# [EXCERPT TO READ]
Saltchuk’s bid for the Honolulu-based carrier’s cargo assets, equipment and service lines is the first for any part of Aloha. The offer is subject to the approval of the U.S. Bankruptcy Court.

The amount of the offer was not disclosed and Saltchuk said it was not interested in taking over Aloha’s passenger business.

Saltchuk said it intends to retain as many cargo employees as possible.

Aloha spokesman Stu Glauberman said the carrier will file a motion to have the bid considered.

“Aloha continues to entertain other bids for all or parts of our business,” he said. “Meanwhile Aloha is operating all of its business segments as usual and plans to continue to do so.”

The Seattle holding company has had a presence in Hawaii since 2000 when it acquired Young Brothers/Hawaiian Tug & Barge. The company in 2006 purchased Hawaii Fuel Network, Maui Petroleum and Minit Stop Stores.

Saltchuk also owns Northern Air Cargo, the largest cargo carrier in Alaska, which uses the same type of aircraft as Aloha.

“We believe our knowledge of Hawaii, coupled with our extensive air cargo operations experience, positions us well to help take Aloha Air Cargo to the next level,” Saltchuk President Tim Engle said in a statement.

Rocked by record fuel prices and a new low-fare competitor in Mesa Air Group’s go! airline, Aloha filed for Chapter 11 on March 20, a little more than two years after emerging from bankruptcy.

A day after filing for bankruptcy protection, the cash-strapped company’s passenger services, air cargo and contract services, which include U.S. mail shipments, were put up for sale.

The airline said in its bankruptcy filing that it was unable to generate sufficient revenue due to what it called “predatory pricing” by Phoenix-based Mesa, which launched go! in 2006 to compete with Aloha and Hawaiian Airlines.

Aloha, the second-largest Hawaii carrier, operates a fleet of 26 Boeing 737s to serve five airports statewide and six mainland U.S. destinations.

# [WHAT THIS EXERCISE ASKS]
**A.** From the article on Saltchuk's bid for Aloha, output the passage between "Rocked by record" and "mainland U.S. destinations.", inclusive.
**B.** According to the article on Saltchuk's bid for Aloha, how many Boeing 737s are in Aloha's fleet?
**C.** List every company that the article on Saltchuk's bid for Aloha says Saltchuk acquired, purchased or owns, excluding Aloha itself.
The lines after this point are separate material with no connection to the article.

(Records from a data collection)
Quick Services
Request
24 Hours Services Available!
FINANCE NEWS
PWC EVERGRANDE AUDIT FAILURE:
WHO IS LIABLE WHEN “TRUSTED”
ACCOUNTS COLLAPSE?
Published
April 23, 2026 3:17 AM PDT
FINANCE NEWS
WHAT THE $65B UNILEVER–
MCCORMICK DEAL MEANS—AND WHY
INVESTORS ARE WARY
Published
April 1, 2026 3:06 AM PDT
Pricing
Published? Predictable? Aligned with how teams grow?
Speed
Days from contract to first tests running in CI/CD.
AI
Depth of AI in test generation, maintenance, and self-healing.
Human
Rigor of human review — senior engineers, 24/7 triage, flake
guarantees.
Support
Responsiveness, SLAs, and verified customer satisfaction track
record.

# [EXERCISE RESULTS]
**A.**
Rocked by record fuel prices and a new low-fare competitor in Mesa Air Group’s go! airline, Aloha filed for Chapter 11 on March 20, a little more than two years after emerging from bankruptcy.

A day after filing for bankruptcy protection, the cash-strapped company’s passenger services, air cargo and contract services, which include U.S. mail shipments, were put up for sale.

The airline said in its bankruptcy filing that it was unable to generate sufficient revenue due to what it called “predatory pricing” by Phoenix-based Mesa, which launched go! in 2006 to compete with Aloha and Hawaiian Airlines.

Aloha, the second-largest Hawaii carrier, operates a fleet of 26 Boeing 737s to serve five airports statewide and six mainland U.S. destinations.

**B.** 26

**C.**
Young Brothers/Hawaiian Tug & Barge
Hawaii Fuel Network
Maui Petroleum
Minit Stop Stores
Northern Air Cargo